I was sitting in a coffee shop at the mall. My older daughter and our two foreign exchange students were enjoying a shopping outing while my younger daughter was at gymnastics practice. I was writing an article on my laptop when the phone rang. It was the gym.

I picked up to hear a breathless coach tell me that my younger daughter had taken a bad fall from the uneven bars and had “at least” a broken arm. Our exchange students got a different kind of American experience as we hurtled down the highway in my minivan to get to the hospital.

The following hours were a blur. My daughter had shattered one arm and both dislocated and broken the other. She had emergency surgery that night. My husband and I were worried sick, but also couldn’t help being grateful that she didn’t injure her head or spine, like another local gymnast who had been paralyzed by a fall the year before.

When the news that Simone Biles had pulled out of the Olympics reverberated around the world, I was reminded of that anxious night in the hospital. Biles cited a “bad case of the twisties,” a term used by gymnasts to refer to getting lost in the air.

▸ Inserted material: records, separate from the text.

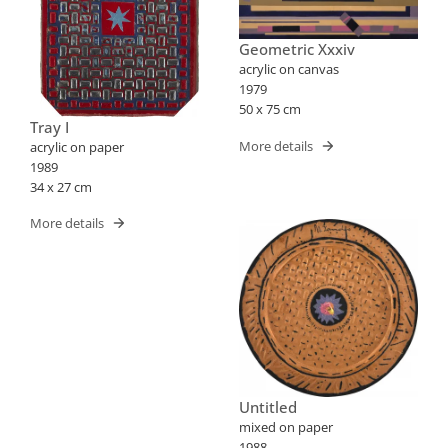
Geometric Xxxiv
acrylic on canvas
1979
50 x 75 cm
Tray I
More details
acrylic on paper
1989
34 x 27 cm
More details
Untitled
mixed on paper
1988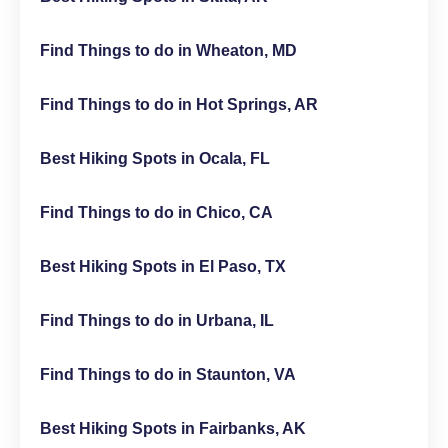
Find Things to do in Wheaton, MD
Find Things to do in Hot Springs, AR
Best Hiking Spots in Ocala, FL
Find Things to do in Chico, CA
Best Hiking Spots in El Paso, TX
Find Things to do in Urbana, IL
Find Things to do in Staunton, VA
Best Hiking Spots in Fairbanks, AK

It’s a mind-body disconnect that can happen due to fatigue and stress, mental or physical — and it can lead to injuries.

When my daughter fell, she was doing a level seven move she’d done hundreds of times before. She thinks, looking back, that it happened because she was tired and stressed. She lost herself in the air. The hours of gymnastics practice plus the pressures of school were wearing on her, and she hadn’t been sleeping well because she was anxious about her state-level competition, which was to take place the day after her accident.

Our family got nothing but support after her injury, and no one pushed her to go back to competition. Of course, unlike Biles, my daughter’s injury was physical, not mental. And our gymnast didn’t have the whole world watching and questioning her every move. But if her mental strain caused her physical injury, then isn’t mental health just as important as physical health? 

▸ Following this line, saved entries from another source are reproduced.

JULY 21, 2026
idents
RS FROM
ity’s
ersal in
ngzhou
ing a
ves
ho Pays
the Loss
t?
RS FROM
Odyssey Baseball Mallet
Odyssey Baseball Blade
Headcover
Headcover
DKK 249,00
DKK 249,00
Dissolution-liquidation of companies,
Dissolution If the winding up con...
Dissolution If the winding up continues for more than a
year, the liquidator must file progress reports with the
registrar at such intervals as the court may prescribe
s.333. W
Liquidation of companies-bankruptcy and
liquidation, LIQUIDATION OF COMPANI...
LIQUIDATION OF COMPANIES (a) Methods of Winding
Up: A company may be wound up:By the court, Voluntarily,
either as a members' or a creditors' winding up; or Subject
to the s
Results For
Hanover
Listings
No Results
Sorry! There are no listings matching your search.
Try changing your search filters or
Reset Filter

Most of the public was supportive of Biles’s decision, but a few people seemed to think that she should have continued on, as when Kerri Strug vaulted on an injured foot at the 1996 Olympics. Some said that Biles' mental health wasn’t a valid reason for stepping back. Yet, as many elite gymnasts have pointed out, getting lost in the air doing skills at Biles’s level could result in falls that can result in devastating injuries, and even death.

What Biles did is much more important than winning. 

What is sad is that Biles shouldn’t have had to explain herself. She is a human being, not a robot programmed to win medals for her country. The stress on elite athletes is immense and is intensified by social media and 24-hour news coverage. To perform at this high level requires intense concentration and being in the right headspace. Even the smallest distraction can detract from performance, whether the result is a dangerous fall or a low score.

My daughter healed well, and after a year off, she even went back to gymnastics — but she chose a much less intense version of competition called Xcel, which had fewer hours of practice and a much more relaxed vibe. It was hard for my husband and me to allow her to return to the gym, but it was her choice. She wanted to face her fears, and she missed the sport. But she didn’t want to get as stressed as she had been before, and with Xcel, gymnastics became fun again. After doing the Xcel program for a season, she left gymnastics for other activities.

My daughter learned an important lesson in the hardest way — of knowing when to stop.  

What Biles did is much more important than winning: She showed the world that even the best of us need to take care of ourselves both mentally and physically. I hope that her act of courage will be the beginning of a new way of training athletes to know themselves better, in mind, body and spirit.